October 21, 2004

Pop quiz: Tiffany Grobelski

Junior, Weinberg College of Arts and Sciences

Co-chairs campus environmental group. Calls herself a chemistry nerd. Favorite class is ecotoxicology.

Tiffany Grobelski
Photo by Stephen Anzaldi

You’re involved in a student group called SEED. What is that?
SEED is Students for Ecological and Environmental Development. It’s the only environmental group on campus. I joined as a freshman and am now co-chairwoman. We have about 20 active members and more than 200 listserv subscribers. Our mission is to promote environmental awareness on campus and in the Evanston community. We work to educate people on the current issues. We do some political activism. We try to improve campus recycling efforts. And we bring programming to campus. Along with the College Democrats, we’re sponsoring a yet-to-be-named speaker Nov. 19.

What classes do you take?
The environmental sciences major is interesting because it is really broad. You can emphasize the physical sciences or go with political science and economics. But I’m a chemistry nerd and my favorite class so far has been ecotoxicology.
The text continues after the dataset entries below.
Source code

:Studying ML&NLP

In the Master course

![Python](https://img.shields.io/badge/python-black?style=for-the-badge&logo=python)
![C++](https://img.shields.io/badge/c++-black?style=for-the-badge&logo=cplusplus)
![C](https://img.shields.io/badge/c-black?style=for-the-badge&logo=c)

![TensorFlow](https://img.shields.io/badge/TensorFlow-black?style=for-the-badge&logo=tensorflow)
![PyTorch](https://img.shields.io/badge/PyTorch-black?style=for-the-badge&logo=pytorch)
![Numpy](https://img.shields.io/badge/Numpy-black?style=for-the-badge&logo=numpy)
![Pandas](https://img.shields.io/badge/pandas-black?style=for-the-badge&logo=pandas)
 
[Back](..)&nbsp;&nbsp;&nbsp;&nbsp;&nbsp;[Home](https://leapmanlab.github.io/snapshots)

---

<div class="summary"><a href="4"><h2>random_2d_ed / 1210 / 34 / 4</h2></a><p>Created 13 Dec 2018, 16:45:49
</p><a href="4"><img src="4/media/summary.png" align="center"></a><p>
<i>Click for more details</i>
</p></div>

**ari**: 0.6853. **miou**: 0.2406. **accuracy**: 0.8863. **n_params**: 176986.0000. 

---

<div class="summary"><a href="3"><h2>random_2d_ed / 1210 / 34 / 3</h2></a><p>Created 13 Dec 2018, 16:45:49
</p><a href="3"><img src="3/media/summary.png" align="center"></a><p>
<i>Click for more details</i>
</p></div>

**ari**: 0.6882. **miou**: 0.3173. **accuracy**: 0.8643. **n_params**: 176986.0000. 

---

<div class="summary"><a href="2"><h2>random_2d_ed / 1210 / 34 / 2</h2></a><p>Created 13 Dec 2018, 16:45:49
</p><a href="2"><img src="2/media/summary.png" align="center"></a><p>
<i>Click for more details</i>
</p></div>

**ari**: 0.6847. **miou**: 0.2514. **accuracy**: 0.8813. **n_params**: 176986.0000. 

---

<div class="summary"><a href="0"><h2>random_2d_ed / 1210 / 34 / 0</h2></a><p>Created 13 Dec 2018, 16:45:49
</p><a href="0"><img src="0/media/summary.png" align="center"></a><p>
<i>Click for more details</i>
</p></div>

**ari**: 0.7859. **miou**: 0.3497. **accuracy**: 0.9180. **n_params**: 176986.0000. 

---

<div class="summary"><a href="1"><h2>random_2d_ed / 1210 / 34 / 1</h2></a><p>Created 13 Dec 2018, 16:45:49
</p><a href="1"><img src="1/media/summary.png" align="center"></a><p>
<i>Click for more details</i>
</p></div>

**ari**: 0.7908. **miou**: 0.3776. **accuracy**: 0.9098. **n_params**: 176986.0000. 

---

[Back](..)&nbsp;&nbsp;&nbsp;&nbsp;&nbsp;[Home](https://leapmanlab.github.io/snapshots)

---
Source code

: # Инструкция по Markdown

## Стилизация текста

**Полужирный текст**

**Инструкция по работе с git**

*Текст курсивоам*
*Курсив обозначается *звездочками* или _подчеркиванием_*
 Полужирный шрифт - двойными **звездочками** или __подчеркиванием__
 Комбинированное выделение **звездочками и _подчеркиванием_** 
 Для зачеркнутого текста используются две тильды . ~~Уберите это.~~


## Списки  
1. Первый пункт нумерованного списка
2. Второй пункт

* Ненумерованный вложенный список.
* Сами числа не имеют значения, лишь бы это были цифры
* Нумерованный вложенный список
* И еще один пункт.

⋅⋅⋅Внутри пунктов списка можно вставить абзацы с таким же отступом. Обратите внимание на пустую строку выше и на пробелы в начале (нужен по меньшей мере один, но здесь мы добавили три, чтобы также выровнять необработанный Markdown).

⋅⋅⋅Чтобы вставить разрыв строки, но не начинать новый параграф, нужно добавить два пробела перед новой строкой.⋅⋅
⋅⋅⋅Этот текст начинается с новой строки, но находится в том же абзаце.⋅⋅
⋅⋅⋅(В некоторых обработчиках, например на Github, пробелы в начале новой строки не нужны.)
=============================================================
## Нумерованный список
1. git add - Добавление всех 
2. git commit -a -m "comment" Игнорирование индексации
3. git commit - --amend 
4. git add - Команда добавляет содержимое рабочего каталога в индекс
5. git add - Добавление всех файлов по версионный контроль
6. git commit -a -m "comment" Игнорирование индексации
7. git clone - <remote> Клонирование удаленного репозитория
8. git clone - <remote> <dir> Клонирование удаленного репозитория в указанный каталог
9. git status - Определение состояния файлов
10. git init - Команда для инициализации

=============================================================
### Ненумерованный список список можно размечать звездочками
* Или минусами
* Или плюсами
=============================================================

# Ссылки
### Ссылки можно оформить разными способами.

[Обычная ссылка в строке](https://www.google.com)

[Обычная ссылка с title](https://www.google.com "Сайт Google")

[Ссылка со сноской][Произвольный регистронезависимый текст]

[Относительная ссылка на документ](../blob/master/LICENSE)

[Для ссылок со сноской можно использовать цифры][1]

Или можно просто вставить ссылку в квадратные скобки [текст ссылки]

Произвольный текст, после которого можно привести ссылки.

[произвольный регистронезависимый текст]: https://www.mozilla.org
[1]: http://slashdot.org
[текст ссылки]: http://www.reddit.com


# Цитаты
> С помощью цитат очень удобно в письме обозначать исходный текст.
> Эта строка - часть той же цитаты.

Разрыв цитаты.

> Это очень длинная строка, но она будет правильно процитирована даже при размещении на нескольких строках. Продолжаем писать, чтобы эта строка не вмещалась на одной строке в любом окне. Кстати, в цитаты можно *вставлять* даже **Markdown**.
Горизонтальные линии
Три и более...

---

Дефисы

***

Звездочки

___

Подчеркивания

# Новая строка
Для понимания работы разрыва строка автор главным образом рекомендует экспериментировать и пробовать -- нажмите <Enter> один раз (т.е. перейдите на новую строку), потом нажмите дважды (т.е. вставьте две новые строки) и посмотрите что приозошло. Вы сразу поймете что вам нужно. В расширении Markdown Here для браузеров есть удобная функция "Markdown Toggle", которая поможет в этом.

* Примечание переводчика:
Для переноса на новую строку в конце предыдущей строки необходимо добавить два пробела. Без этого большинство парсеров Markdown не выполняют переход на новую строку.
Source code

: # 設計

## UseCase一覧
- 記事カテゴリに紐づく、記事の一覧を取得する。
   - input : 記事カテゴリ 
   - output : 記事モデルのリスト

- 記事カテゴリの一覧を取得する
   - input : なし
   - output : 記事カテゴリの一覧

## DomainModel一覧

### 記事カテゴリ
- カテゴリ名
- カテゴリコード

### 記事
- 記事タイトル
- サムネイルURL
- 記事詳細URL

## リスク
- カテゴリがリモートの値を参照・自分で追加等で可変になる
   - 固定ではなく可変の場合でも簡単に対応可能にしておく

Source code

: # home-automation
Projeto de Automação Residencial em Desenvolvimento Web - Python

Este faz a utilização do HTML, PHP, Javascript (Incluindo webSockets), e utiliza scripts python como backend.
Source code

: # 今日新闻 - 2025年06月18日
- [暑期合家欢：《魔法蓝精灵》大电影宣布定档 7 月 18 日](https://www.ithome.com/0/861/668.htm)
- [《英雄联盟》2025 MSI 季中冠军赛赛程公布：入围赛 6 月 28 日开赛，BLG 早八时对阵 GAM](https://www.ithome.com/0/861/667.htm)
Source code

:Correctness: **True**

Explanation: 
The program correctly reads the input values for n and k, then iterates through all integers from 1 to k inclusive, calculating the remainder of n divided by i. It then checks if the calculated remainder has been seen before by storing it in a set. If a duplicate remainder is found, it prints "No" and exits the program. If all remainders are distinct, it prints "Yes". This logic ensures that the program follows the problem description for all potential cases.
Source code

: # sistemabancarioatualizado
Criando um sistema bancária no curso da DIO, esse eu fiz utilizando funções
What did you like about it?
The class amazed me because it brought together all of the sciences. When I took general chemistry I wondered why I needed to know all of that. Ecotoxicology brings together biology and chemistry and physics and provides a real application I hadn’t seen before. I’ve come to really understand how chemicals affect the earth and our bodies.

What have you tried at Northwestern that has surprised you?
I lived in Jones Residential College for two years and interacted with a lot of fine arts majors. I helped with a lot of performance events and now pursue my own art. I paint and write. I always seem to be taking an English class.

As a scientist-in-training, where do you find inspiration when creating art?
I love nature, so that’s a huge inspiration. What a lot of people don’t realize is that science is really deep and beautiful. It is everywhere and it raises some really complex ethical issues. One of my collages, which actually made the cover of Rolling Jones — the Residential college’s fine arts quarterly — was on the theme of purity and how it so difficult to find in the world today, particularly in food. But science can also be cold and empty if there aren’t values and a sense of wonder to go along with it. I try to combine those characteristics with science in my art.